Um estudo recente por pesquisadores da fundação de Kessler explorou os factores numerosos que contribuem à taxa de desemprego alto entre indivíduos de idades diferentes com esclerose múltipla (MS). Esta é a primeira investigação para considerar a idade dentro do contexto dos factores da doença e os pessoa-específicos que afetam o emprego na Senhora. O artigo, “desemprego na esclerose múltipla através das idades: Como os factores do desemprego diferem entre as décadas da vida,” epublished o 14 de setembro de 2019 pelo jornal da psicologia da saúde.

Os autores são Lauren Strober, PhD, da fundação de Kessler, e do Renee M. Callanan, um interno anterior na fundação. Relação ao sumário: https://www.ncbi.nlm.nih.gov/pubmed/31522567

A esclerose múltipla afecta povos da idade propícia para o trabalho; conseqüentemente, o impacto no emprego é substancial. Devido às complexidades do MS e da população diversa afetada, uma aproximação holística é necessário ao examinar os factores que contribuem às taxas de desemprego altas na população do MS, calculadas em 40 a 80%.

O estudo de secção transversal incluiu 221 indivíduos empregados com a esclerose múltipla, envelhecida 20 a 64, agrupado por aquelas considerando reduzir horas do trabalho ou sair do local de trabalho, chamado a “consideração do grupo” (27%), e aquelas que não expressam nenhuma intenção para mudar seu estado do trabalho, “ficar o grupo” (73%). Cada grupo foi subdividido em quatro grupos de idade: 30-59 (amostra total), 30-39, 40-49, e 50-59; o grupo dos 20-29 anos de idade era excluído devido ao tamanho da amostra pequeno. A “consideração do grupo” compreendeu uma porcentagem crescente de cada década sucessiva: 30-39 (22%), 40-49 (26%), e 50-59 (32%).

Além do que a idade, a duração do género, da educação e da doença, pesquisadores avaliou os factores da doença, incluindo a fadiga, as desordens de sono, e a dor; factores psicológicos que incluem a ansiedade e a depressão; e factores pessoa-específicos, incluindo a personalidade e o estilo lidando.

Para todos os participantes, não havia nenhuma diferença no que diz respeito às variáveis demográficas e da doença entre a “consideração” e “ficar” grupos, à excecpção de mais participantes com o MS progressivo em “considerar o grupo.” Os factores que diferenciaram aqueles que consideram e aqueles que ficam eram consistentes com os resultados precedentes e sintomas incluídos da doença (fadiga, dor), factores psicológicos (depressão, ansiedade), e factores pessoa-específicos (auto-eficácia, personalidade, e lidar). Contudo, olhar cada década revelou diferenças nas razões para considerar que sae da mão-de-obra.

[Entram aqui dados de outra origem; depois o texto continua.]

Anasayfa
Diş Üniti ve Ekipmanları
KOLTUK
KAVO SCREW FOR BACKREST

Os sintomas da doença foram mencionados mais entre os 30-39 anos de idade (dor) e os 50-59 anos de idade (fadiga), quando as razões psicológicas predominaram entre os 40-49 anos de idade.

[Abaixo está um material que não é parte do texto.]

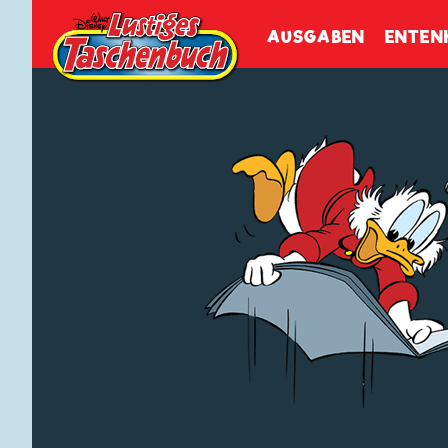
Walt Disneys
Lustiges
Tasch
AUSGABEN
ENTEN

Nossos resultados sugerem que sintomas físicos e como o indivíduo os controla são as maiores edições para as décadas as mais novas e as mais velhas, quando as edições psicológicas predominarem entre o de meia idade. Profissionais que aconselham indivíduos com o MS sobre decisões importantes tais como deixar a mão-de-obra, a necessidade de estar cientes da influência da idade em decisões do emprego, dentro do contexto de factores biológicos e físico-sociais.”

Dr. Lauren Strober, cientista superior da pesquisa no centro para a neuropsicologia e a pesquisa da neurociência

Source:
Journal reference:

Strober, L.B & Callanan, R.M (2019) Unemployment in multiple sclerosis across the ages: How factors of unemployment differ among the decades of life. Journal of Health Psychology. doi.org/10.1177/1359105319876340.